Additionally, major Linux distributions have a high standard of quality, and well known reputation for rapidly patching exploits. In fact, because of the nature of the update mechanisms in the open source world, I would argue it’s even easier, and more secure to update your software. Popular tools for software management on Linux — ex apt, dnf, pacman — have the well known capability to update any managed software on the system, and unlike the Windows ecosystem, the vast majority of software, is indeed managed through these tools. This means, rather than dealing with potentially hundreds of separate update tools, you’re instead dealing with one, well tested, well secured tool, and additionally, you’re lowering your maintenance burden by allowing sysadmins the ability quickly update the entire system, rather than wasting their time working through the update mechanisms of the various installed softwares.
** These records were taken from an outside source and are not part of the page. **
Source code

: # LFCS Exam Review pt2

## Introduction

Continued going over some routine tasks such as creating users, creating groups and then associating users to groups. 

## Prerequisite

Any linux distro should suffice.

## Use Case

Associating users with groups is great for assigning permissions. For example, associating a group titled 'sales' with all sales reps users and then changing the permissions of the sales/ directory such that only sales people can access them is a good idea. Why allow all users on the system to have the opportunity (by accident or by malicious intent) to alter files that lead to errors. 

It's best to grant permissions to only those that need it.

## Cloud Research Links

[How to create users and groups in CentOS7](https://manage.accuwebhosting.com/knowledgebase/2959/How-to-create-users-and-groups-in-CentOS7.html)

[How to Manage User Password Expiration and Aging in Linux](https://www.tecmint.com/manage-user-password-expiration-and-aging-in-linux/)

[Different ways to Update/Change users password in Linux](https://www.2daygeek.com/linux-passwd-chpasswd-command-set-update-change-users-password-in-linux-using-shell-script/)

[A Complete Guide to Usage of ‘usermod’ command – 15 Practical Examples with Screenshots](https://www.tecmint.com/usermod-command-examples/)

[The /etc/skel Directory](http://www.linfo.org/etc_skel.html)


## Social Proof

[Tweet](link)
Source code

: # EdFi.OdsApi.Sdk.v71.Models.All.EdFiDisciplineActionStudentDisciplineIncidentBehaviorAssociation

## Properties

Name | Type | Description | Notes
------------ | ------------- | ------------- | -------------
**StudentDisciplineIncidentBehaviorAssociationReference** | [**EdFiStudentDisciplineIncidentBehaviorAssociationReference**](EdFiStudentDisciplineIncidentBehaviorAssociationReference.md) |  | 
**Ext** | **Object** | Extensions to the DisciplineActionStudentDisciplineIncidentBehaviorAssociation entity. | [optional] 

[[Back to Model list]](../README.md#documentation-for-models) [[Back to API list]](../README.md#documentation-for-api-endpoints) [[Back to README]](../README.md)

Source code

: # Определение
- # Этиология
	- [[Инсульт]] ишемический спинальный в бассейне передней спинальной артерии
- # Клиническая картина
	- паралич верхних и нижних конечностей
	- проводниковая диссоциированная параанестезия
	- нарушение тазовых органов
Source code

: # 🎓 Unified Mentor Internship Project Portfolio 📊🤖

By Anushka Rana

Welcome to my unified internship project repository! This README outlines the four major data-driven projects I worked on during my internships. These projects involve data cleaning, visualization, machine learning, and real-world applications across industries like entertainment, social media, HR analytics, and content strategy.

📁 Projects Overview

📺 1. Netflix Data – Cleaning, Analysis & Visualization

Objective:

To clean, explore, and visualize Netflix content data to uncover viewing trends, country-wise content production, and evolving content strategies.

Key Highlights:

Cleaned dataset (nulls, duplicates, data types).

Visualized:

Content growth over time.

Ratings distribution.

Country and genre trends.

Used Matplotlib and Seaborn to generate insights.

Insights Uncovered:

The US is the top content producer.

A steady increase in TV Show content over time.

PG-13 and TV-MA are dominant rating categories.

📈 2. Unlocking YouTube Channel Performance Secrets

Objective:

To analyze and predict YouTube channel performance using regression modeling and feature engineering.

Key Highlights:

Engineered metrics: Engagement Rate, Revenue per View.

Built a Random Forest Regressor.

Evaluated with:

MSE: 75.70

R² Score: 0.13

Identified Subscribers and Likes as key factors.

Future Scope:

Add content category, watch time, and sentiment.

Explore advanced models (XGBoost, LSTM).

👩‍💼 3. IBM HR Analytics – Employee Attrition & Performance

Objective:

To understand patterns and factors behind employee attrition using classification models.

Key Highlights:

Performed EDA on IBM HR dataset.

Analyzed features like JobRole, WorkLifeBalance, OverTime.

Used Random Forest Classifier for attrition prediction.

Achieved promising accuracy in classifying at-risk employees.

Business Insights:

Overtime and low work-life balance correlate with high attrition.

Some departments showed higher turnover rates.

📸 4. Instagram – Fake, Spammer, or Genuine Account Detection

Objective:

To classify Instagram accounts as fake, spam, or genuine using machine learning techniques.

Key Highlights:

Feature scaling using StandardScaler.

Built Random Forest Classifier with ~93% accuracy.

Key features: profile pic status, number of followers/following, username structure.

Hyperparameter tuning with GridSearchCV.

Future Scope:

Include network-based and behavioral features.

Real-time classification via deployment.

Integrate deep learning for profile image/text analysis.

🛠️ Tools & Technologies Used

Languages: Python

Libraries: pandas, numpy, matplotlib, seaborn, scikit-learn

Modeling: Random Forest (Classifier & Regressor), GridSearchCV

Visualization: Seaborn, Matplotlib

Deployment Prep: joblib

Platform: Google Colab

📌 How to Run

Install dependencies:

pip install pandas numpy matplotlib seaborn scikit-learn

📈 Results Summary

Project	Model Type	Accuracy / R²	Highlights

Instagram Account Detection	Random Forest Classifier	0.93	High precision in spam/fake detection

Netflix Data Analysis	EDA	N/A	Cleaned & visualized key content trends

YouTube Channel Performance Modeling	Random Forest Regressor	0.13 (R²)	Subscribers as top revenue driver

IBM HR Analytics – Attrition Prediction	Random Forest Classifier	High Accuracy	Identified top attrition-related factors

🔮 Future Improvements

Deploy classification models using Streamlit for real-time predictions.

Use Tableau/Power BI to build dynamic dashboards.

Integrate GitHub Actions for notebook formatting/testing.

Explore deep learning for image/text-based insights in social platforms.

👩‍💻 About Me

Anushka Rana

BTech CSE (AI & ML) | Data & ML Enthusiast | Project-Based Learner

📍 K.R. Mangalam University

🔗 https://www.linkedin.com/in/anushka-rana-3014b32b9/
Another interesting point that’s made in this report, is that “traditional testing tools miss open source”. Again, this is a benefit of open source software, turned against it. With commercial applications, you would simply not have the option to run your security tools against the source code. However, with open source software, you can indeed run security checks against the libraries you’re using. Their “point” is merely pointing out, that many organizations have internal security policies, and tools, that they use on their own source code, but not on their open source software. I would again argue this is an issue with organizational management of software security, and not open source software.
The rest of the report continues to use fear as marketing tact. It is mostly concerned with what I can only imagine is content meant to scare upper management into asking their developers “are we using open source software”, merely citing its widespread usage, and attempting to scare upper management into feeling they must purchase some kind of auditing tool — maybe from Black Duck? — that will allow them to feel safer, and “ensure” they’re not affected.
Now let me be clear, there are definitely benefits to having automated tools look at your software and its dependencies — you probably should — and maybe Black Duck’s products are solid, I’m not sure. However, at the end of the day, the issues described in this document, and so many others attacking open source as being “less secure” are merely attacking issues of organizational management. The facts are in open source software’s favor, and I would argue for those users that are truly in need of security, and protection, there is no better place to look than the world of open source software. Prominent examples include Tor and Signal, which are at the forefront of protecting their users privacy, and security. At the end of the day, the only true difference between software that is open source, versus software that isn’t, is you can see the source code that you’re using — and I don’t know how anyone could ever truly see that as detrimental to their attempts to secure their application, their IOT home, their day-to-day communication, or whatever else it is they’re using software to accomplish.